Colimits in HSET

[vladimirias]

1. To construct colimits of arbitrary functors C -> HSET (using setquot)
2. To construct, for any h-set X an isomorphism between X and the colimit of its finite subsets (a finite subset is defined as S : X -> hProp such that isfinite ( carrier S ) ) .

I have looked through it on paper and it seems to work.

[DanGrayson]

I suppose the same is true for the colimit of the finite sets T mapping to X. Would both suffice for the application envisioned?

[vladimirias]

I guess so.

[langston-barrett]

We have

Lemma ColimsHSET : Colims HSET.

So it seems that (1) is already done.

[peterlefanulumsdaine]

Reopening since I think the result formalised in #1564 isn’t quite the right result here (although it is indeed the result Vladimir originally asked for).

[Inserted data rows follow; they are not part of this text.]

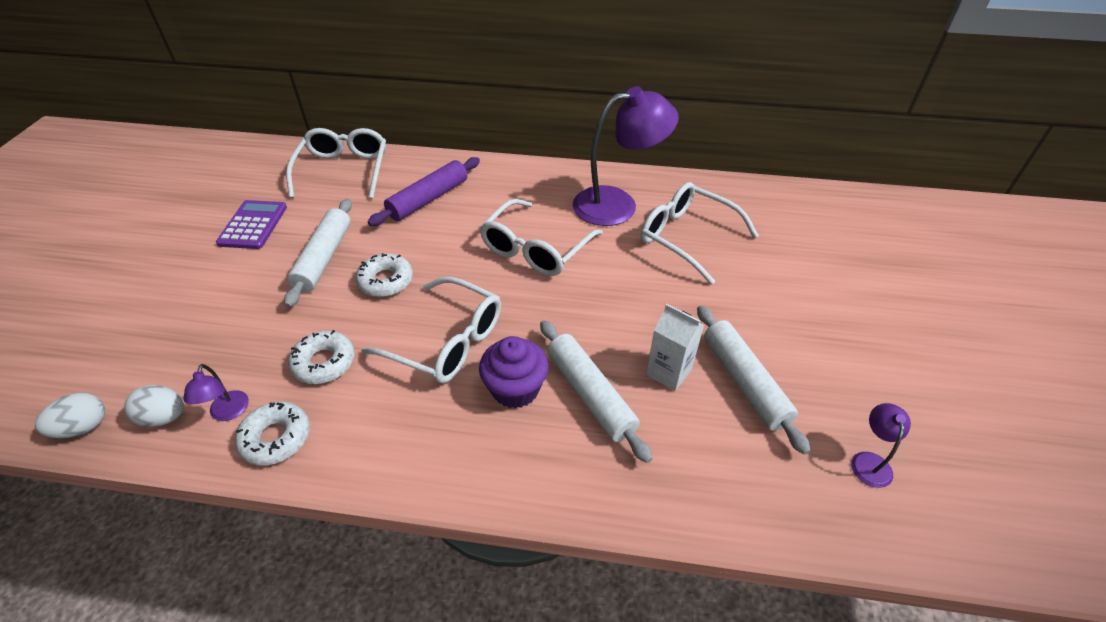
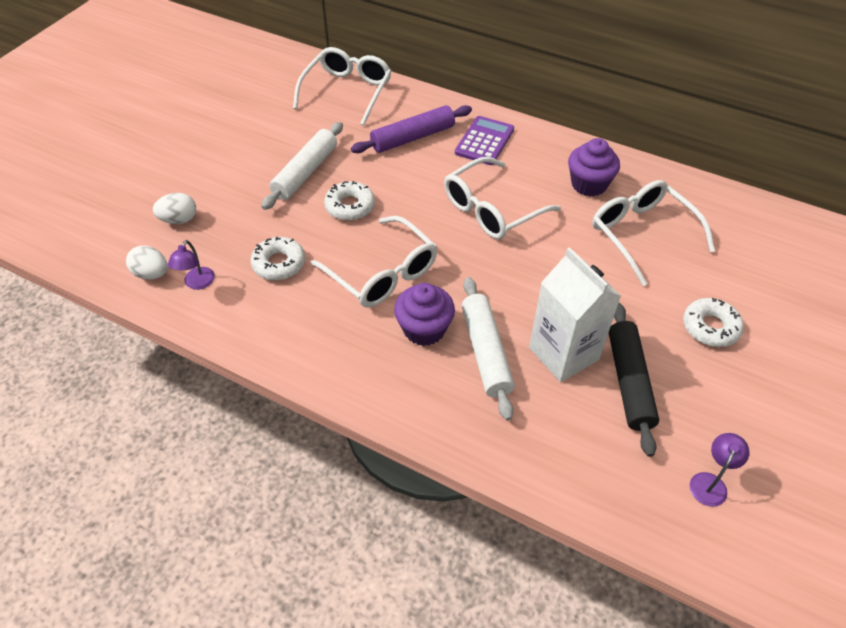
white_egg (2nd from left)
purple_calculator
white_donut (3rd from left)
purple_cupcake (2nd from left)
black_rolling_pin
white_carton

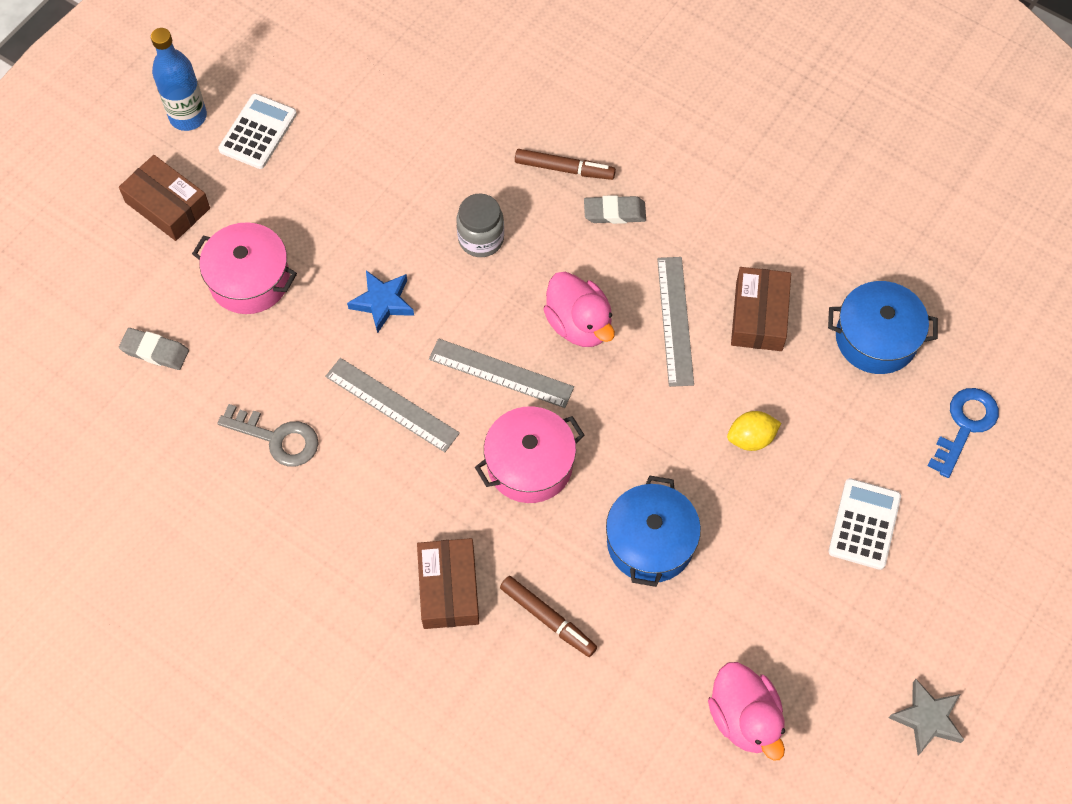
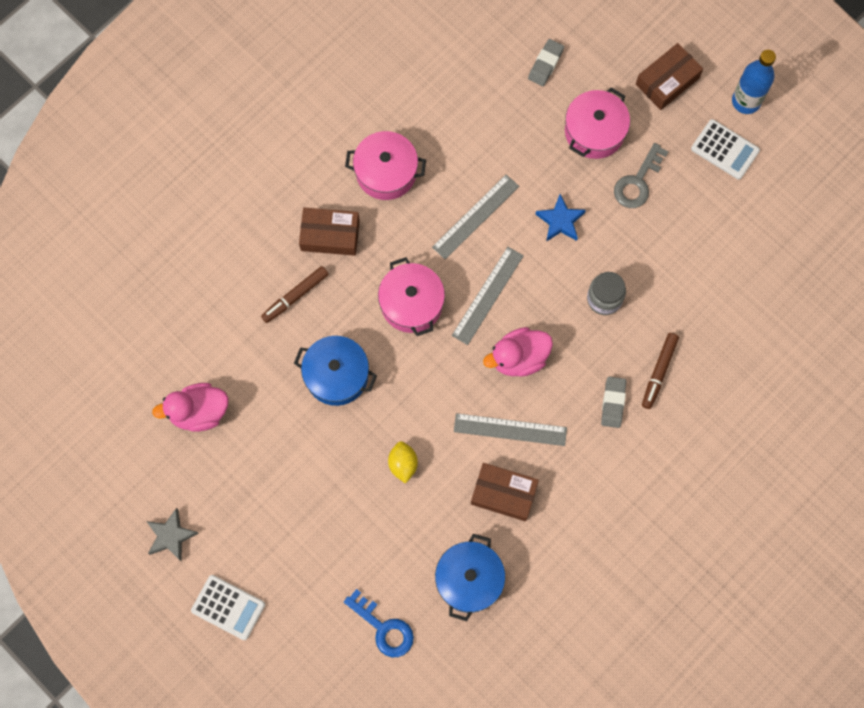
pink_pot (1st from left)
grey_key
white_calculator (1st from left)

The point is that for most of the intended applications, we need a set exhibited as a directed colimit of finite sets — and the diagram of all finite subsets of a set (as considered in #1564) will be directed iff LEM holds. But there are two alternatives which are directed without needing to assume LEM:

• the diagram of all maps from finite sets into X (as @DanGrayson suggested above)
• the diagram of all Kuratowski-finite subsets of X

(Here Kuratowki-finite, or K-finite for short, means “admitting a surjection from some {1,…,n}”. Our definition of finite is “admitting an equivalence with some {1,…,n}”, which is of course classically equivalent; constructively it’s sometimes called cardinal-finite to avoid ambiguity.)

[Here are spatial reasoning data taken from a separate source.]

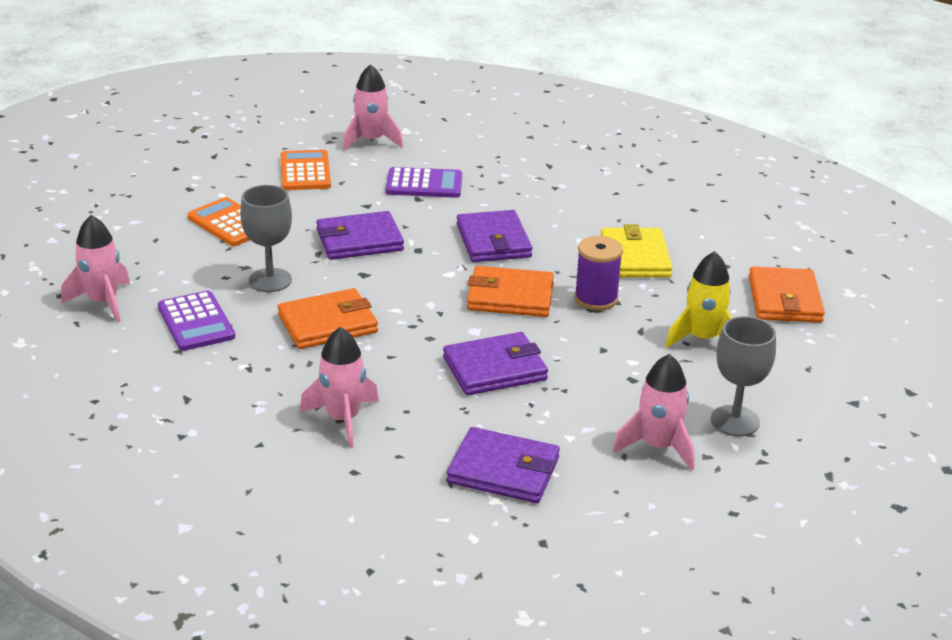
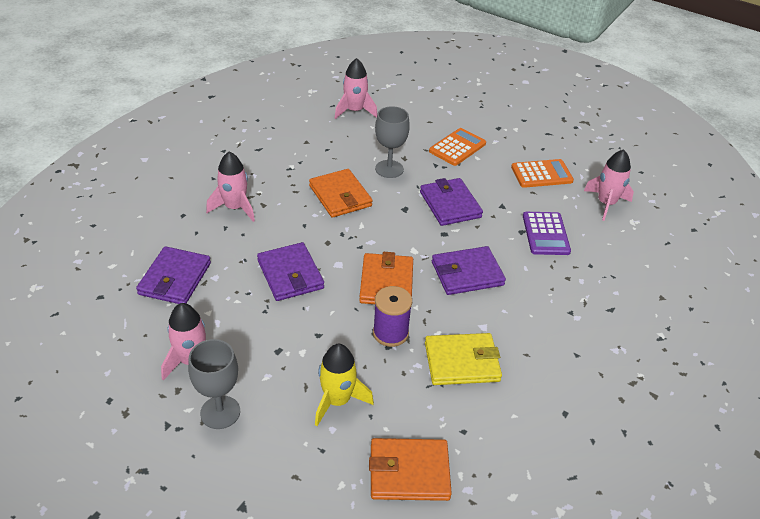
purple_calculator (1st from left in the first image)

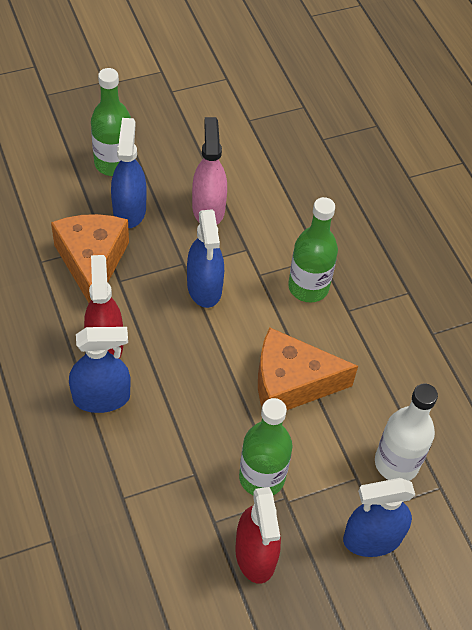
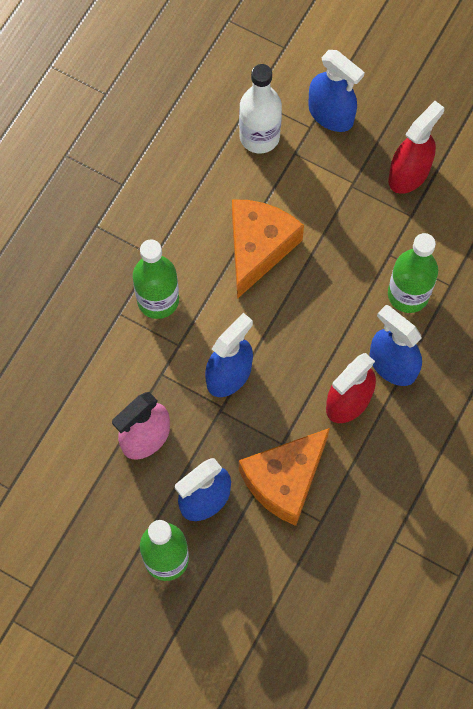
green_bottle (3rd from left)
orange_cheese (1st from left)

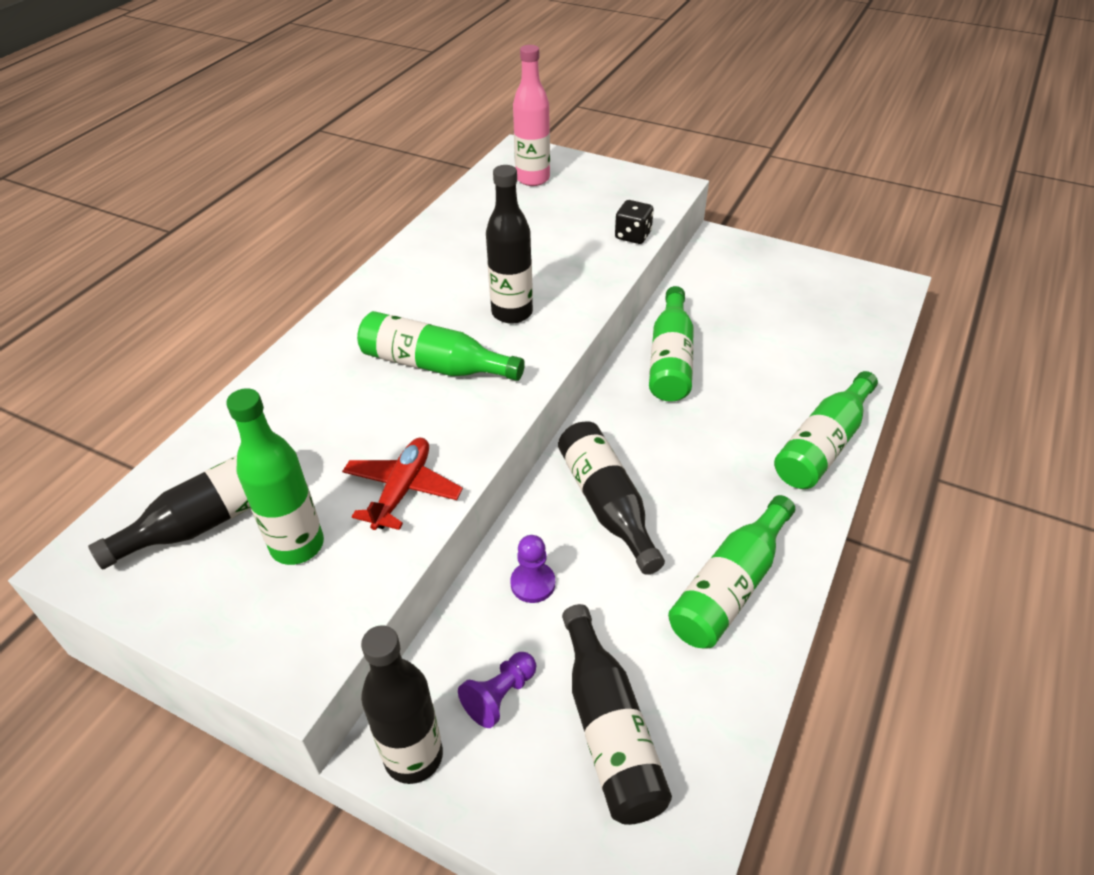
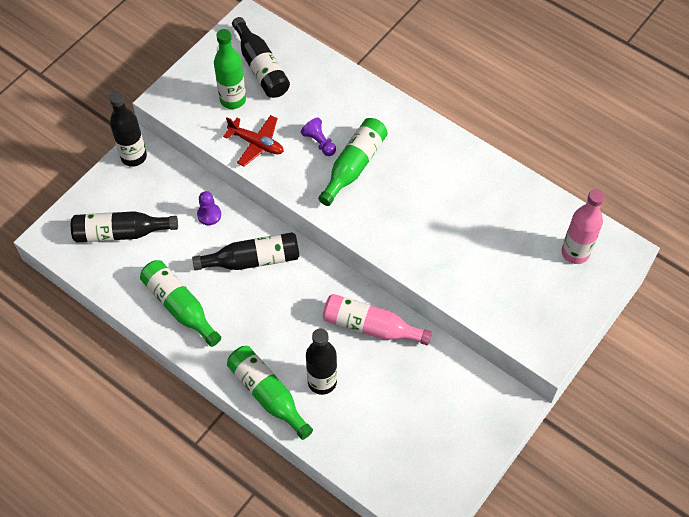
black_dice
purple_pawn (2nd from left)
black_bottle (5th from left)
pink_bottle (1st from left)

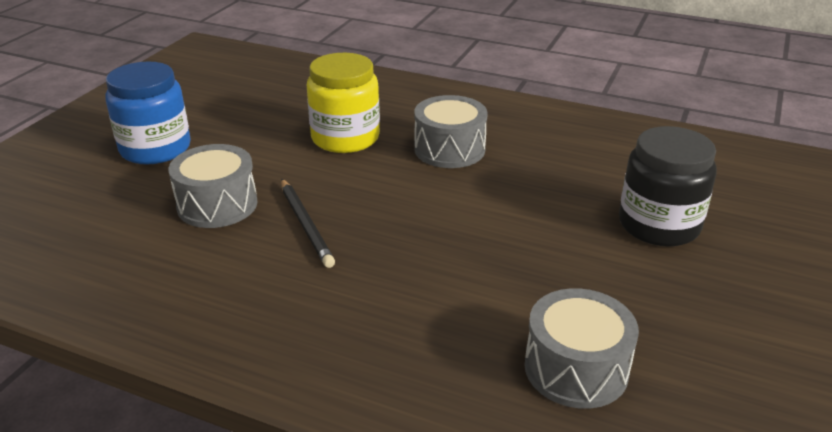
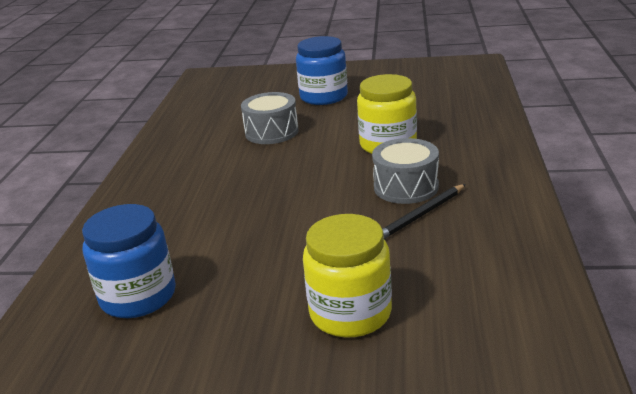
black_pencil
blue_jar (1st from left)
yellow_jar (1st from left)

So I’m reopening this issue to ask for the colimit result also to be given for at least one of the two diagrams above. And it would be great if the directedness of the diagram could be given as well!

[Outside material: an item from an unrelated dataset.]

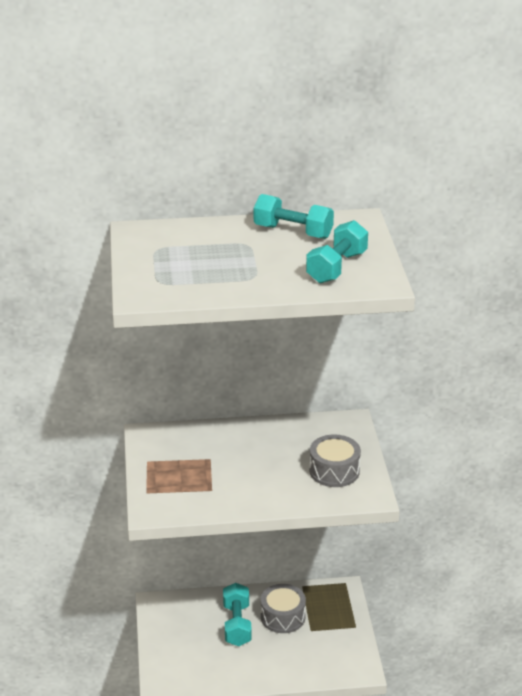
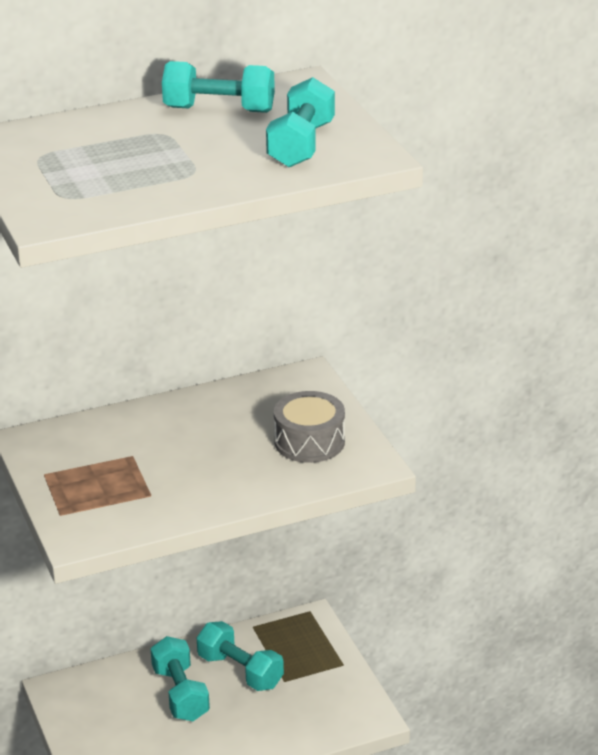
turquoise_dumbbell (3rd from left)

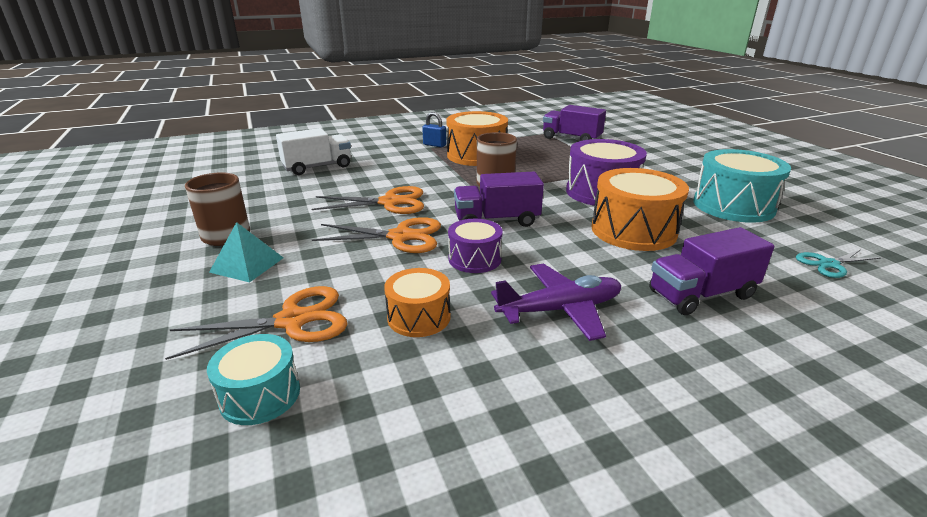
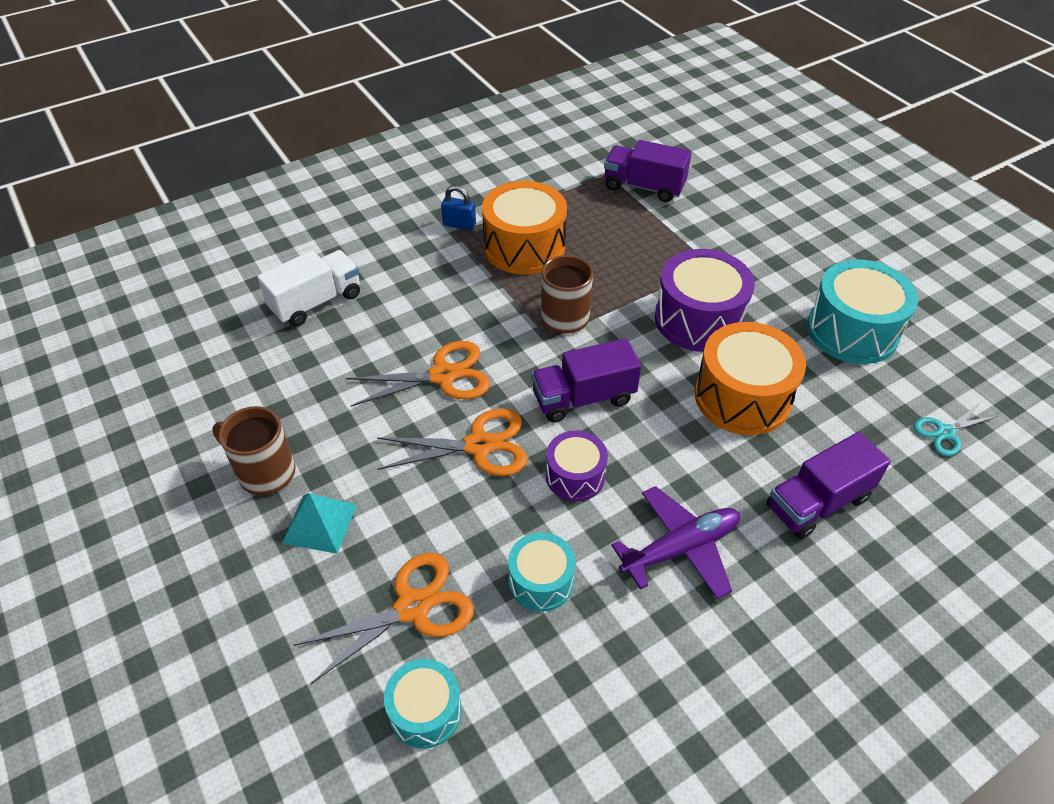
turquoise_drum (2nd from left)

If I remember right, we already have a treatment of directedness/filteredness in the CategoryTheory library; I don’t remember if we have K-finiteness anywhere, will check later.

[m-lindgren]

In a private repo / external to UniMath I have proof that every set is a filtered colimit of its K-finite subsets. I can maybe try to integrate it with UniMath this weekend. As far as I know K-finiteness is not defined in UniMath currently, so would have to include that in the PR unless it's already in there somewhere. Same with filteredness.

I have an half-finished attempt to formalise filtered colimits/compactness/locally finitely presentable categories + some applications (last time I looked at it I was stuck on proving that filtered colimits commute with finite limits in SET, maybe I should take a look at it again)

[peterlefanulumsdaine]

Those would be marvellous to have!

[arnoudvanderleer]

@peterlefanulumsdaine This is resolved now, right?